Entries taken from a collection
--------

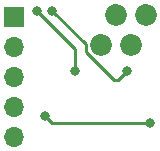
<source format=gbr>
%TF.GenerationSoftware,KiCad,Pcbnew,5.1.8-db9833491~88~ubuntu20.10.1*%
%TF.CreationDate,2020-12-02T23:45:44-06:00*%
%TF.ProjectId,skedd_swd_adapter,736b6564-645f-4737-9764-5f6164617074,rev?*%
%TF.SameCoordinates,Original*%
%TF.FileFunction,Copper,L2,Bot*%
%TF.FilePolarity,Positive*%
%FSLAX46Y46*%
G04 Gerber Fmt 4.6, Leading zero omitted, Abs format (unit mm)*
G04 Created by KiCad (PCBNEW 5.1.8-db9833491~88~ubuntu20.10.1) date 2020-12-02 23:45:44*
%MOMM*%
%LPD*%
G01*
G04 APERTURE LIST*
%TA.AperFunction,ComponentPad*%
%ADD10O,1.700000X1.700000*%
%TD*%
%TA.AperFunction,ComponentPad*%
%ADD11R,1.700000X1.700000*%
%TD*%
%TA.AperFunction,ComponentPad*%
%ADD12C,1.850000*%
%TD*%
%TA.AperFunction,ViaPad*%
%ADD13C,0.800000*%
%TD*%
%TA.AperFunction,Conductor*%
%ADD14C,0.250000*%
%TD*%
G04 APERTURE END LIST*
D10*
%TO.P,J2,5*%
%TO.N,GND*%
X25955001Y-30400001D03*
%TO.P,J2,4*%
%TO.N,/RST*%
X25955001Y-27860001D03*
%TO.P,J2,3*%
%TO.N,/SWCLK*%
X25955001Y-25320001D03*
%TO.P,J2,2*%
%TO.N,/SWDIO*%
X25955001Y-22780001D03*
D11*
%TO.P,J2,1*%
%TO.N,+3V3*%
X25955001Y-20240001D03*
%TD*%
D12*
%TO.P,J3,4*%
%TO.N,GND*%
X37110001Y-20020001D03*
%TO.P,J3,3*%
%TO.N,/SWCLK*%
X35840001Y-22560001D03*
%TO.P,J3,2*%
%TO.N,/SWDIO*%
X34570001Y-20020001D03*
%TO.P,J3,1*%
%TO.N,+3V3*%
X33300001Y-22560001D03*
%TD*%
D13*
%TO.N,/SWDIO*%
X35560000Y-24765000D03*
X29210000Y-19685000D03*
%TO.N,+3V3*%
X27940000Y-19685000D03*
X31155001Y-24805001D03*
%TO.N,/RST*%
X28575000Y-28575000D03*
X37465000Y-29210000D03*
%TD*%
D14*
%TO.N,/SWDIO*%
X32050000Y-22525000D02*
X29210000Y-19685000D01*
X32050000Y-23160002D02*
X32050000Y-22525000D01*
X34420000Y-25530002D02*
X32050000Y-23160002D01*
X34794998Y-25530002D02*
X34420000Y-25530002D01*
X35560000Y-24765000D02*
X34794998Y-25530002D01*
%TO.N,+3V3*%
X31155001Y-22900001D02*
X31155001Y-24805001D01*
X27940000Y-19685000D02*
X31155001Y-22900001D01*
%TO.N,/RST*%
X29210000Y-29210000D02*
X37465000Y-29210000D01*
X28575000Y-28575000D02*
X29210000Y-29210000D01*
%TD*%
M02*

</source>
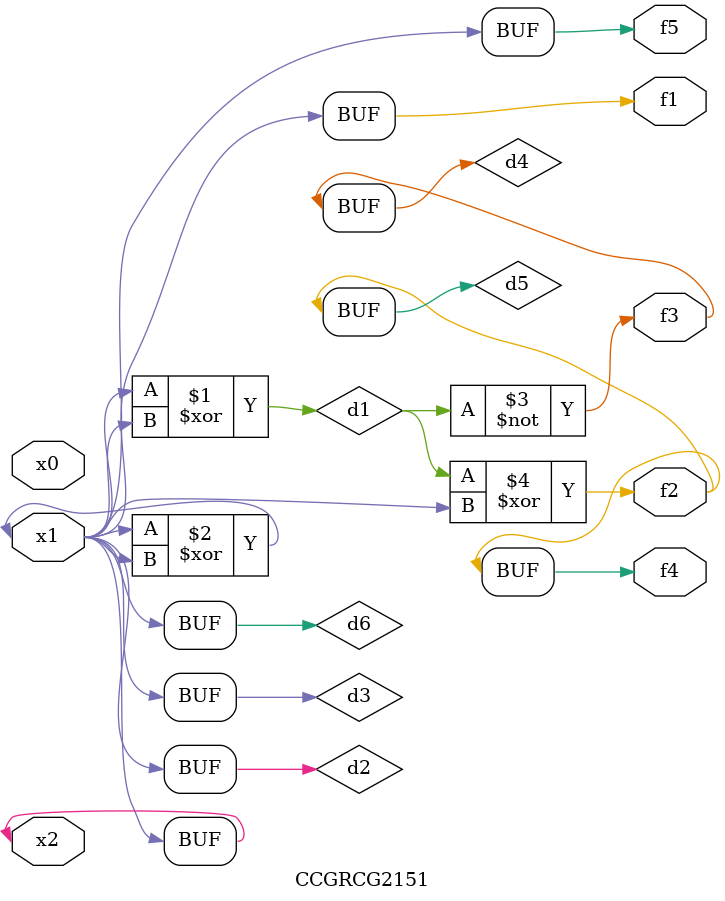
<source format=v>
module CCGRCG2151(
	input x0, x1, x2,
	output f1, f2, f3, f4, f5
);

	wire d1, d2, d3, d4, d5, d6;

	xor (d1, x1, x2);
	buf (d2, x1, x2);
	xor (d3, x1, x2);
	nor (d4, d1);
	xor (d5, d1, d2);
	buf (d6, d2, d3);
	assign f1 = d6;
	assign f2 = d5;
	assign f3 = d4;
	assign f4 = d5;
	assign f5 = d6;
endmodule

</source>
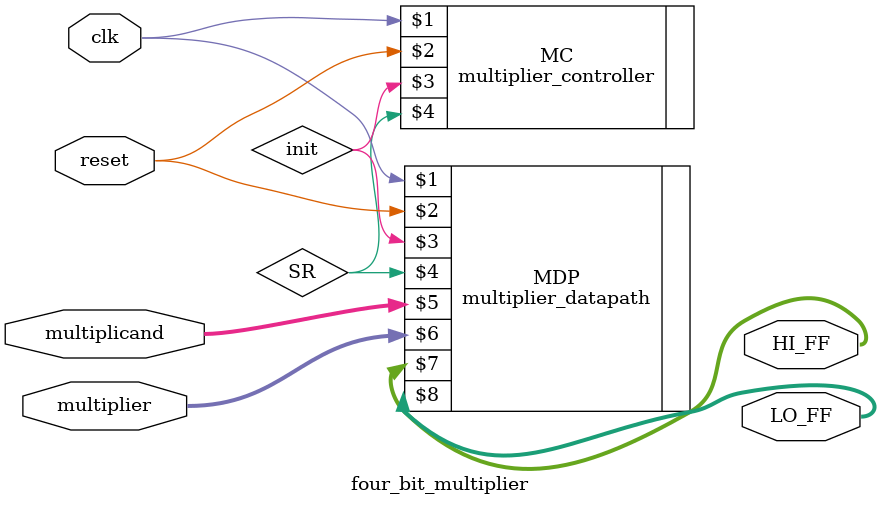
<source format=v>
`timescale 1ns / 1ps
module four_bit_multiplier(
    
input clk,reset,
input [3:0] multiplicand,multiplier,
output [3:0] HI_FF , LO_FF
);
wire init,SR;

multiplier_controller MC(clk,reset,init,SR);
multiplier_datapath MDP(clk,reset,init,SR,multiplicand,multiplier,HI_FF,LO_FF);

endmodule

</source>
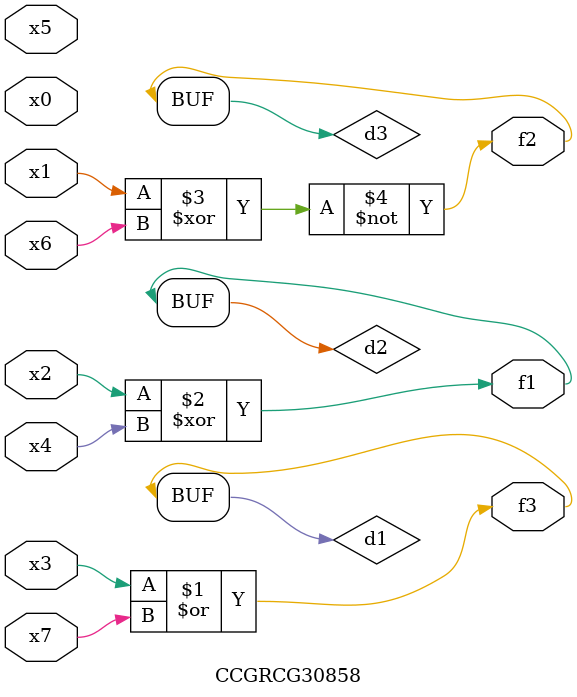
<source format=v>
module CCGRCG30858(
	input x0, x1, x2, x3, x4, x5, x6, x7,
	output f1, f2, f3
);

	wire d1, d2, d3;

	or (d1, x3, x7);
	xor (d2, x2, x4);
	xnor (d3, x1, x6);
	assign f1 = d2;
	assign f2 = d3;
	assign f3 = d1;
endmodule

</source>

--------

● **What the exercise asks**
Tell me how many lines in the entries contain the string "init", and give nothing besides that number.

● **Written answer**
3